Work accident trends in the UK
According the Health and safety Executive, the frequency of work accident incidents in the UK is downwards. This could be that organisations and individuals are becoming more safety conscious at work and that our working culture is becoming more accustomed to a structured approach to preventative working practices.
The trend doesn’t mean we can take our eye of the ball at work. Some 600,000 workers suffered a work accident in 2011/2012 and around 200,000 of these had to take more than three days off work to recover. Besides which, some jobs are just plain dangerous.
One in seven fatal work accidents were most commonly a result of explosion, electrical, fire or drowning. Over 60% of fatal injuries were caused by being trapped in a falling structure, falling from a height, or being hit by a moving object or vehicle.
Slips, trips and falls were the commonest cause of a work accident, followed by handling injuries, the two combined resulting in the loss of two million working days.
Statistics are always interesting in the way they reveal information and it is fair to say that we all need to take care even with the simplest of tasks. Whilst it is obvious that the fireman’s job is more hazardous than the fork-lift truck driver’s and that working on a building site is significantly more dangerous than working as a cleaner, workers often hurt themselves in the most commonplace situations.
Continuous vigilance is required in training people how to lift heavy goods, a sick person from a trolley to a bed, or the suitcase that is heavier than it looks.
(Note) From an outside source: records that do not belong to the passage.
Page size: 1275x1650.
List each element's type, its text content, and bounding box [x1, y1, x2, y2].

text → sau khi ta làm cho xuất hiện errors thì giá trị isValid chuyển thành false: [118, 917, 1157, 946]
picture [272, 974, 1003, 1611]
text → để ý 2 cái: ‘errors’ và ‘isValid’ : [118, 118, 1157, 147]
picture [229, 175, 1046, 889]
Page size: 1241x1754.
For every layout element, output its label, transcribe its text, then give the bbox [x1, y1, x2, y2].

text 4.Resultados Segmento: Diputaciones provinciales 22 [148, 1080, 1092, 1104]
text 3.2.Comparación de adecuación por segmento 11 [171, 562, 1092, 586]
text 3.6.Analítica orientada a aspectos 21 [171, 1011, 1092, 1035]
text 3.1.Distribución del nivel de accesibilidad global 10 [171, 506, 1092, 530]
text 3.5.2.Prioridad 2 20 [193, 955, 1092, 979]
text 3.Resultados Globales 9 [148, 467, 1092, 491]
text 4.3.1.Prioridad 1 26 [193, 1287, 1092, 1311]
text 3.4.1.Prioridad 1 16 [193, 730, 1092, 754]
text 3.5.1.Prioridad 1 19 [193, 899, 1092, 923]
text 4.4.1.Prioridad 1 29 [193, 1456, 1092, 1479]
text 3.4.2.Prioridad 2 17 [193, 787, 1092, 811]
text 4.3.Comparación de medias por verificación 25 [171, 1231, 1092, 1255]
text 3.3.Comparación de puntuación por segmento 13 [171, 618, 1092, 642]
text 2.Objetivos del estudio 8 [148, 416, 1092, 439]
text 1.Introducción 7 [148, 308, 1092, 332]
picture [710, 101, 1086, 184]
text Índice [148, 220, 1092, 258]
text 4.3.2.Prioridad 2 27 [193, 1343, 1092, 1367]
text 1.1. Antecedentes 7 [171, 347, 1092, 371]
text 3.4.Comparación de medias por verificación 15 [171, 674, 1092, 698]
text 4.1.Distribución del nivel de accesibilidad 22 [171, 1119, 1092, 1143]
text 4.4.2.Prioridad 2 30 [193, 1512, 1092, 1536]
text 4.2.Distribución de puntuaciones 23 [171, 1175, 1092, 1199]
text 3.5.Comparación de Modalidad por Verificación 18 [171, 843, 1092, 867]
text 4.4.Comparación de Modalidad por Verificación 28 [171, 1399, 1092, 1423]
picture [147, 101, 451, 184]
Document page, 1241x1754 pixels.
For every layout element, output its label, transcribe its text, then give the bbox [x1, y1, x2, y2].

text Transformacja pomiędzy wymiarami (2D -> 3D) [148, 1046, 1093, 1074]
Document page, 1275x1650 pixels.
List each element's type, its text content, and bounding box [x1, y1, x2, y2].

Not only that, but maintaining the vigilance is hard. Most accidents occur because somebody lost concentration for a moment. New workers are four times more likely to have an accident in their new job, than a worker who has been there for a year. If the “oldies” can monitor the “newbies”, it would be a good thing. As with most things in life, practice makes perfect.
Interestingly enough, it appears that injury rates increase in line with GDP. There are fewer injuries in a recession. Maybe the downward trend in the stats for work accidents in 2011/12 is telling us something else besides.